▶ [Task goal] Scan the data beneath this task and copy each line that includes "Walmart".

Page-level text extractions

══════════

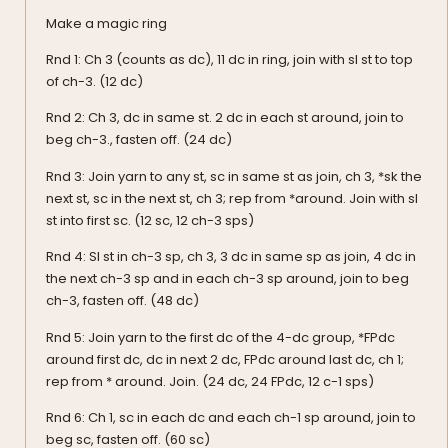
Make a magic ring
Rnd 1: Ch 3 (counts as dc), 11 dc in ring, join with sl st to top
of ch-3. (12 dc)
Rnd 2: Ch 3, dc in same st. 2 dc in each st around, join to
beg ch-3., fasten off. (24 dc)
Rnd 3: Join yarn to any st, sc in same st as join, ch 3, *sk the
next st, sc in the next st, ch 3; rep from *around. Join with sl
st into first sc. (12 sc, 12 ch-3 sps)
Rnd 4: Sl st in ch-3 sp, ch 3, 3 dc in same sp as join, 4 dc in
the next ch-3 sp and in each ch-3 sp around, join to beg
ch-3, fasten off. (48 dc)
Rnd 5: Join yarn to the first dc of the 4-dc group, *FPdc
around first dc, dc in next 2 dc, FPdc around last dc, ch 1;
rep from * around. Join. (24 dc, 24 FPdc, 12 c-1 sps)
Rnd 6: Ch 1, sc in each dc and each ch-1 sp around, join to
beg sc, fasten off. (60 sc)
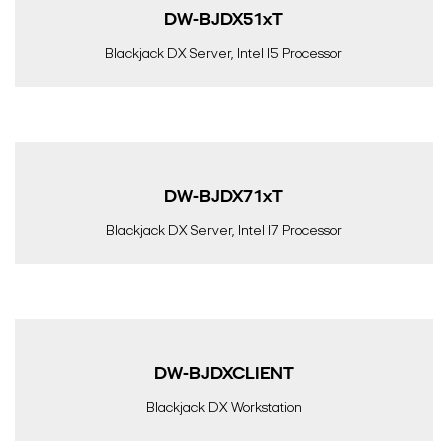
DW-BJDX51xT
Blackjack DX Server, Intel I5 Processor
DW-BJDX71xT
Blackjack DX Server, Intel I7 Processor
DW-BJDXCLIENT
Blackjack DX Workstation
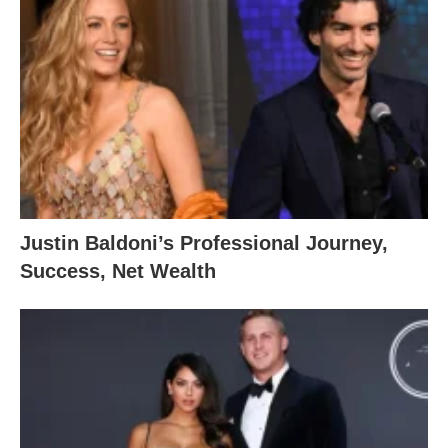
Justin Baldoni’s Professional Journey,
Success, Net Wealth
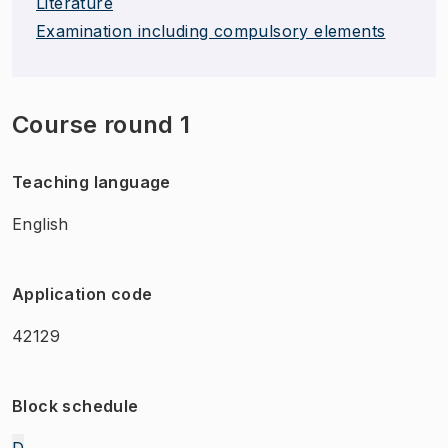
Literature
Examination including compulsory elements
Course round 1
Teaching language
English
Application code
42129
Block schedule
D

══════════

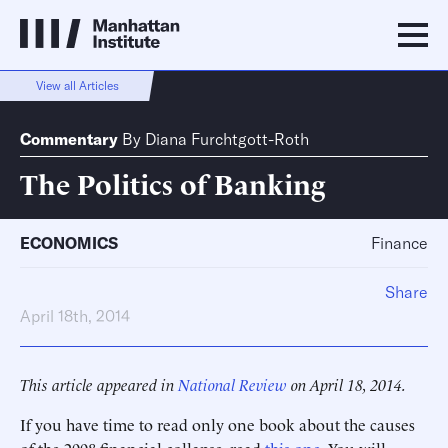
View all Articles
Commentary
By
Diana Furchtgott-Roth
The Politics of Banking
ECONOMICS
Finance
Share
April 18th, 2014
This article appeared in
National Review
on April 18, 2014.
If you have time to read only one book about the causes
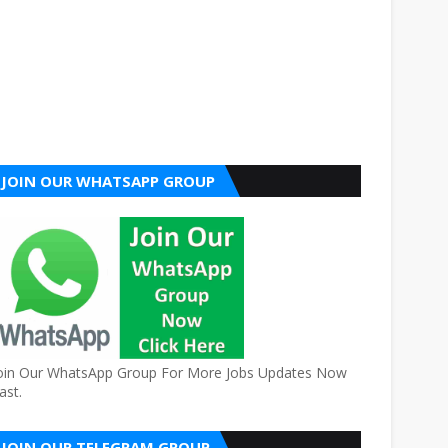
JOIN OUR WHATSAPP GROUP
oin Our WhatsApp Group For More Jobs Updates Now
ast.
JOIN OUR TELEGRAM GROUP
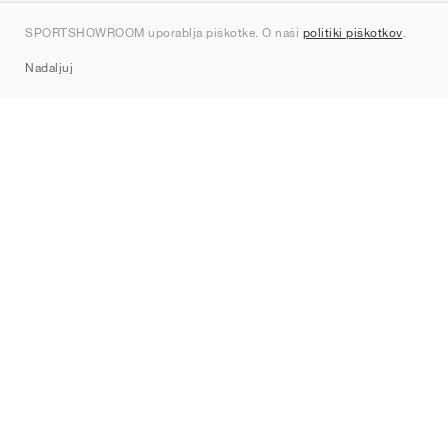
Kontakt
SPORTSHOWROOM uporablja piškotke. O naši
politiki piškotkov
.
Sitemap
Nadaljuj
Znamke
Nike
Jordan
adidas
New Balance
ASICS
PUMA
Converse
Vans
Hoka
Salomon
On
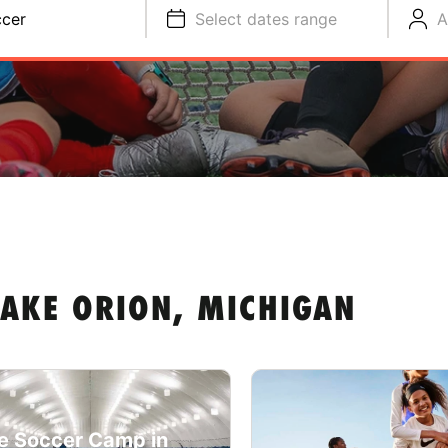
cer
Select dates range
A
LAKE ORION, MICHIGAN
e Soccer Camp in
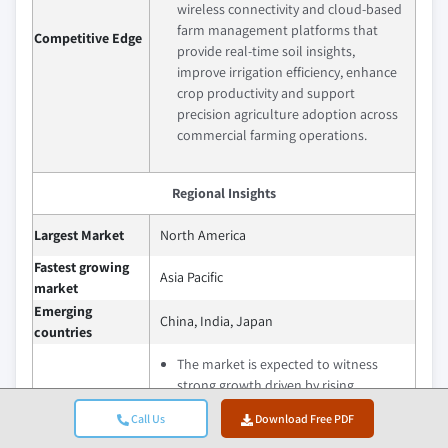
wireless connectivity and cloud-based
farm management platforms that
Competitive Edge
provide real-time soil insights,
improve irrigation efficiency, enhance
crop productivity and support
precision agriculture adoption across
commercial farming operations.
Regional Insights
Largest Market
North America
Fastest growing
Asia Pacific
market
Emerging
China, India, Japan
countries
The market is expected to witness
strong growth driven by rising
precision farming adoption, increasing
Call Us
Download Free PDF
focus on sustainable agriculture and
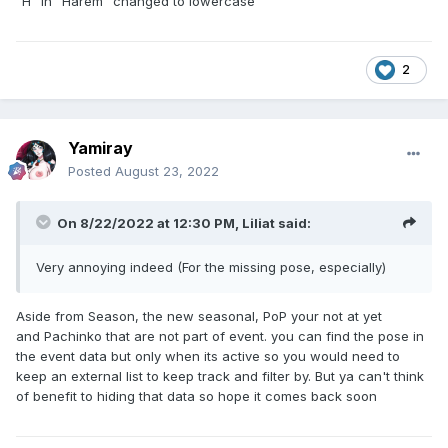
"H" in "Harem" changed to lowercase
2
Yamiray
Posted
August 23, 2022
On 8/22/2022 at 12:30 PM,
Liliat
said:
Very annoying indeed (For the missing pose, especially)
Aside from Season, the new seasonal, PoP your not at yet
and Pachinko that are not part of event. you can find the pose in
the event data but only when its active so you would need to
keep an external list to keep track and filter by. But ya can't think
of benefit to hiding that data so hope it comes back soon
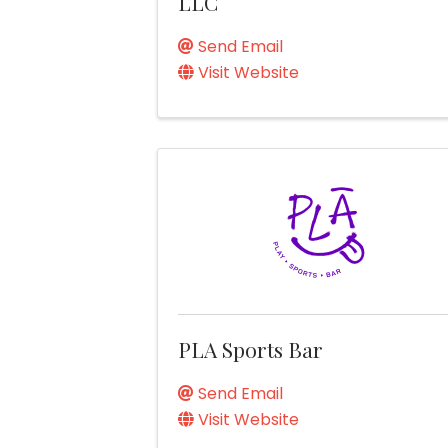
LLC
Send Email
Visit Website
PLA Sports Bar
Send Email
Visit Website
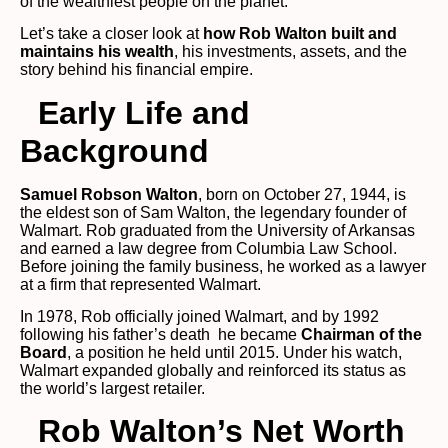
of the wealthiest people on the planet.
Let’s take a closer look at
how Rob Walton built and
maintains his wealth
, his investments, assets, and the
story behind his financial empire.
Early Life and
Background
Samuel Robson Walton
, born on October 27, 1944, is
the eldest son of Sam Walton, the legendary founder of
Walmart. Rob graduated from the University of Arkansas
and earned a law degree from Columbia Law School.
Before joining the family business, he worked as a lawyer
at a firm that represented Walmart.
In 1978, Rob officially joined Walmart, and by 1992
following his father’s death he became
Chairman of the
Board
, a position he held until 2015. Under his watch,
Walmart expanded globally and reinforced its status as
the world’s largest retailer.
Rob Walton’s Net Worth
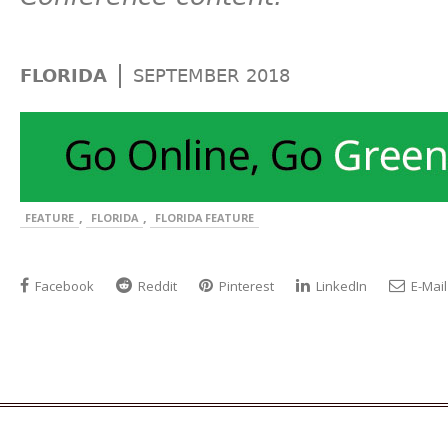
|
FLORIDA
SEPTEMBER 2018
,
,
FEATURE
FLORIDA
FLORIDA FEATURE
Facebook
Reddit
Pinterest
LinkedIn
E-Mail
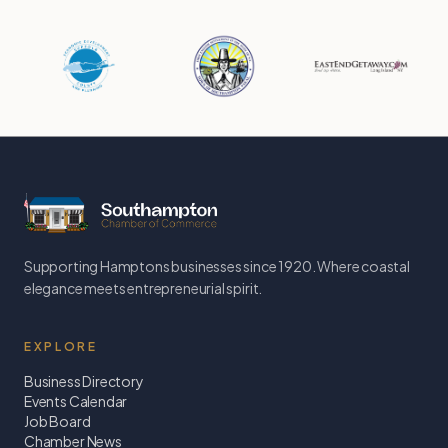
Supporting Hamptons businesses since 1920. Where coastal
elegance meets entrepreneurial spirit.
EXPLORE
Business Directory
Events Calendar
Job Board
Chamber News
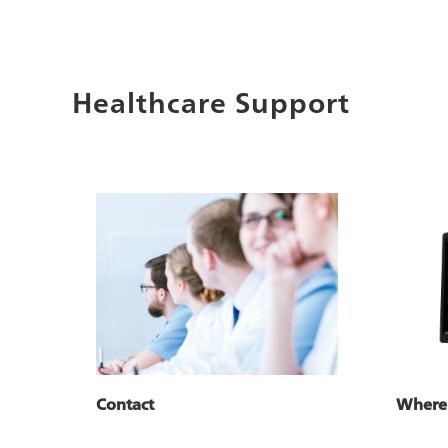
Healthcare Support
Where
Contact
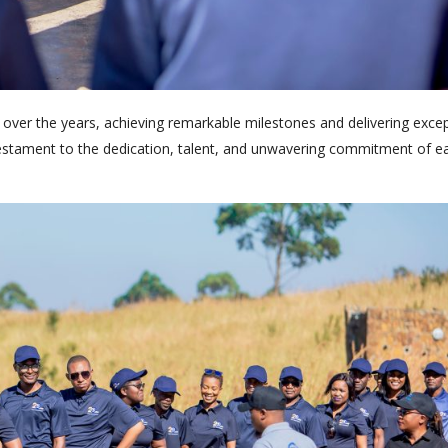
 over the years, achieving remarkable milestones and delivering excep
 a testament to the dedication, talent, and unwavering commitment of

══════════

▶ [Final answer]
Walmart. Rob graduated from the University of Arkansas
at a firm that represented Walmart.
In 1978, Rob officially joined Walmart, and by 1992
Walmart expanded globally and reinforced its status as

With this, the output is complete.